Substituting $${{y_0} - b}$$ into the second equation, we get the coordinate $$a$$ of the center of circle:

$2\left( {{x_0} - a} \right) + 2\left( {{y_0} - b} \right){y'_0} = 0,\;\; \Rightarrow {x_0} - a = - \left( {{y_0} - b} \right){y'_0},\;\; \Rightarrow {x_0} - a = \frac{{1 + {{\left( {{y'_0}} \right)}^2}}}{{{y^{\prime\prime}_0}}}{y'_0},\;\; \Rightarrow a = {x_0} - \frac{{1 + {{\left( {{y'_0}} \right)}^2}}}{{{y^{\prime\prime}_0}}}{y'_0}.$

The radius of the osculating circle is determined from the first equation:

${\left( {{x_0} - a} \right)^2} + {\left( {{y_0} - b} \right)^2} - {R^2} = 0,\;\; \Rightarrow {R^2} = {\left( {{x_0} - a} \right)^2} + {\left( {{y_0} - b} \right)^2},\;\; \Rightarrow {R^2} = {\left( {\frac{{1 + {{\left( {{y'_0}} \right)}^2}}}{{{y^{\prime\prime}_0}}}{y'_0}} \right)^2} + {\left( {\frac{{1 + {{\left( {{y'_0}} \right)}^2}}}{{{y^{\prime\prime}_0}}}} \right)^2},\;\; \Rightarrow {R^2} = {\left( {\frac{{1 + {{\left( {{y'_0}} \right)}^2}}}{{{y^{\prime\prime}_0}}}} \right)^2} \cdot {\left[ {{{\left( {{y'_0}} \right)}^2} + 1} \right],}\;\; \Rightarrow {R^2} = \frac{{{{\left[ {1 + {{\left( {{y'_0}} \right)}^2}} \right]}^3}}}{{{{\left( {{y^{\prime\prime}_0}} \right)}^2}}},\;\; \Rightarrow R = \frac{{{{\left[ {1 + {{\left( {{y'_0}} \right)}^2}} \right]}^{\frac{3}{2}}}}}{{\left| {{y^{\prime\prime}_0}} \right|}}.$

We see that the coordinates of the center of circle $$a, b$$ are the coordinates of the center of curvature for the curve $$y = f\left( x \right)$$ at $${x_0},$$ and the radius of the osculating circle coincides with the radius of curvature of the curve at the point of contact.

Collected data:
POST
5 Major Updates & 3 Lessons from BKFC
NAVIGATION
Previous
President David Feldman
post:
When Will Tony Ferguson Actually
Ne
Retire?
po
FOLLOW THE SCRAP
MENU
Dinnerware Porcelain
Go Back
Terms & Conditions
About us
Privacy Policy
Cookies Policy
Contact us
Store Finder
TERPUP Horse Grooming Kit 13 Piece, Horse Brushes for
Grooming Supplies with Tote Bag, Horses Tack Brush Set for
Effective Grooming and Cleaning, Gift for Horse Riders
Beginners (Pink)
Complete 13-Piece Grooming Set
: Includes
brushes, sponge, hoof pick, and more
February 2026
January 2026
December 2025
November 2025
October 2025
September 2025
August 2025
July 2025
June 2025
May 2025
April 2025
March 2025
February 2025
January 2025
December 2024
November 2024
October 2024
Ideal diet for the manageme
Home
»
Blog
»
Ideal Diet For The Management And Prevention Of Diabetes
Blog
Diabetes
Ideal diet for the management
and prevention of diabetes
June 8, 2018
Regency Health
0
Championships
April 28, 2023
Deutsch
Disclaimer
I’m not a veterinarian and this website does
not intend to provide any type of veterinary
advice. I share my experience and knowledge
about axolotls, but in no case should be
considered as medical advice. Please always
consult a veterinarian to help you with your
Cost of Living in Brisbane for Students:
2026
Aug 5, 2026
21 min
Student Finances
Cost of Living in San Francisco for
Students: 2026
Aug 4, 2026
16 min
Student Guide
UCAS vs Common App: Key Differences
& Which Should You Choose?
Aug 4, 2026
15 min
==
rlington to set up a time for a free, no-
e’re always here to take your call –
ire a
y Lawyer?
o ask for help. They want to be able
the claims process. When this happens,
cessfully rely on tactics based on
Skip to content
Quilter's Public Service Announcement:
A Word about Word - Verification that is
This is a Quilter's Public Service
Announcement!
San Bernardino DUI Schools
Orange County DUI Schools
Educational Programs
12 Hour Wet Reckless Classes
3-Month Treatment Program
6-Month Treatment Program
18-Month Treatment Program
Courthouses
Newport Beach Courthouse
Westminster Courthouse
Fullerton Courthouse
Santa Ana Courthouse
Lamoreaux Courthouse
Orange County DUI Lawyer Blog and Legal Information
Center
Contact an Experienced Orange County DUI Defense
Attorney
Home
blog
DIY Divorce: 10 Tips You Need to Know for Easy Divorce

Job item -
Copy out the osculating circle excerpt above in full, with every word and formula unchanged.

Solved problem -
Substituting $${{y_0} - b}$$ into the second equation, we get the coordinate $$a$$ of the center of circle:

$2\left( {{x_0} - a} \right) + 2\left( {{y_0} - b} \right){y'_0} = 0,\;\; \Rightarrow {x_0} - a = - \left( {{y_0} - b} \right){y'_0},\;\; \Rightarrow {x_0} - a = \frac{{1 + {{\left( {{y'_0}} \right)}^2}}}{{{y^{\prime\prime}_0}}}{y'_0},\;\; \Rightarrow a = {x_0} - \frac{{1 + {{\left( {{y'_0}} \right)}^2}}}{{{y^{\prime\prime}_0}}}{y'_0}.$

The radius of the osculating circle is determined from the first equation:

${\left( {{x_0} - a} \right)^2} + {\left( {{y_0} - b} \right)^2} - {R^2} = 0,\;\; \Rightarrow {R^2} = {\left( {{x_0} - a} \right)^2} + {\left( {{y_0} - b} \right)^2},\;\; \Rightarrow {R^2} = {\left( {\frac{{1 + {{\left( {{y'_0}} \right)}^2}}}{{{y^{\prime\prime}_0}}}{y'_0}} \right)^2} + {\left( {\frac{{1 + {{\left( {{y'_0}} \right)}^2}}}{{{y^{\prime\prime}_0}}}} \right)^2},\;\; \Rightarrow {R^2} = {\left( {\frac{{1 + {{\left( {{y'_0}} \right)}^2}}}{{{y^{\prime\prime}_0}}}} \right)^2} \cdot {\left[ {{{\left( {{y'_0}} \right)}^2} + 1} \right],}\;\; \Rightarrow {R^2} = \frac{{{{\left[ {1 + {{\left( {{y'_0}} \right)}^2}} \right]}^3}}}{{{{\left( {{y^{\prime\prime}_0}} \right)}^2}}},\;\; \Rightarrow R = \frac{{{{\left[ {1 + {{\left( {{y'_0}} \right)}^2}} \right]}^{\frac{3}{2}}}}}{{\left| {{y^{\prime\prime}_0}} \right|}}.$

We see that the coordinates of the center of circle $$a, b$$ are the coordinates of the center of curvature for the curve $$y = f\left( x \right)$$ at $${x_0},$$ and the radius of the osculating circle coincides with the radius of curvature of the curve at the point of contact.